Stored data
..............................

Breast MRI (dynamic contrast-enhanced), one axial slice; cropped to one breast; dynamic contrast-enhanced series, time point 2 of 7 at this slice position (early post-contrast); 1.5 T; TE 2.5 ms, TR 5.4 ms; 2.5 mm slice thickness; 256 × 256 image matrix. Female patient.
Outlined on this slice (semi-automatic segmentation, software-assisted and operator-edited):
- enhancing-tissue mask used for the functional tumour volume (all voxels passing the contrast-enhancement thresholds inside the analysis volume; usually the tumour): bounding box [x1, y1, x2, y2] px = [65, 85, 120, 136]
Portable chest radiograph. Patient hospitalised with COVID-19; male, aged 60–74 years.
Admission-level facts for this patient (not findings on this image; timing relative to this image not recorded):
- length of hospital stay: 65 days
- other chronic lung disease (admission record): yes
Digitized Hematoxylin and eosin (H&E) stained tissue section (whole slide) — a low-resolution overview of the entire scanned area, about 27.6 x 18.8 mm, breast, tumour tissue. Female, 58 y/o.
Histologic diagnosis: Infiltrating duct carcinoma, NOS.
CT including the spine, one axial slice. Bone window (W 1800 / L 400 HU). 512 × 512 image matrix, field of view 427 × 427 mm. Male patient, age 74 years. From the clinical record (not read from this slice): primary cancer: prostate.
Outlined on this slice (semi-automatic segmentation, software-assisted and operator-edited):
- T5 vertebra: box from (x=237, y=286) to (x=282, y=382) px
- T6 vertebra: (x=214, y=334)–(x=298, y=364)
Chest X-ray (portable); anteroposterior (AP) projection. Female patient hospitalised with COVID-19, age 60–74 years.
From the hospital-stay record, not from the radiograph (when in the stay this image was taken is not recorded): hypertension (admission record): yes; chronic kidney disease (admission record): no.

..............................

**YOUR INSTRUCTIONS**
Restate word for word the entries above, starting at the line with "CT including the" and ending at the line with "Chest X-ray (portable);", inclusive, and no others.

**RESPONSE BOX**
CT including the spine, one axial slice. Bone window (W 1800 / L 400 HU). 512 × 512 image matrix, field of view 427 × 427 mm. Male patient, age 74 years. From the clinical record (not read from this slice): primary cancer: prostate.
Outlined on this slice (semi-automatic segmentation, software-assisted and operator-edited):
- T5 vertebra: box from (x=237, y=286) to (x=282, y=382) px
- T6 vertebra: (x=214, y=334)–(x=298, y=364)
Chest X-ray (portable); anteroposterior (AP) projection. Female patient hospitalised with COVID-19, age 60–74 years.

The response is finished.